### PROVIDED MATERIAL:
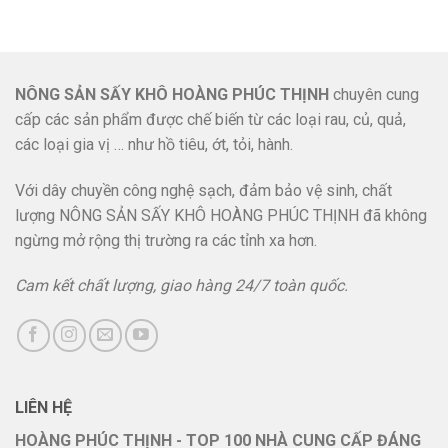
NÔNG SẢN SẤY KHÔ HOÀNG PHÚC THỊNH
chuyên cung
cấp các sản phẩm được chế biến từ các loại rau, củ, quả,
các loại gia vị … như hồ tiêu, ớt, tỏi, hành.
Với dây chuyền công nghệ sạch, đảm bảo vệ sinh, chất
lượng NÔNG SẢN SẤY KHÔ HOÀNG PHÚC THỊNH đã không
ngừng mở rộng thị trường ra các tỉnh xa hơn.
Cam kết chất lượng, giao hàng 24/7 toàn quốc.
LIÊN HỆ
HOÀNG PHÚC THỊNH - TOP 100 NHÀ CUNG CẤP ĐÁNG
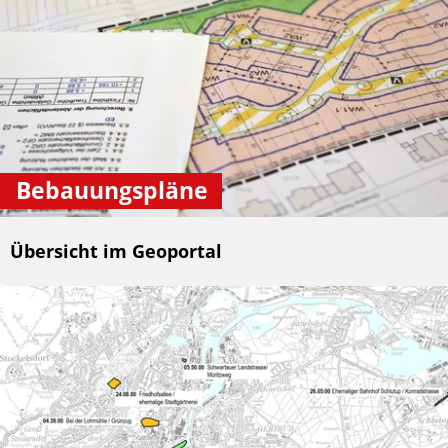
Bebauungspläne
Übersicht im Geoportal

### HOW TO COMPLETE THIS TASK:
Write out the lines of the listing from the one that holds "Cam kết chất lượng, giao hàng 24/7 toàn quốc." to the very last line, both included, exactly as they appear and without any pictures.

### WRITTEN SOLUTION:
Cam kết chất lượng, giao hàng 24/7 toàn quốc.
LIÊN HỆ
HOÀNG PHÚC THỊNH - TOP 100 NHÀ CUNG CẤP ĐÁNG
Bebauungspläne
Übersicht im Geoportal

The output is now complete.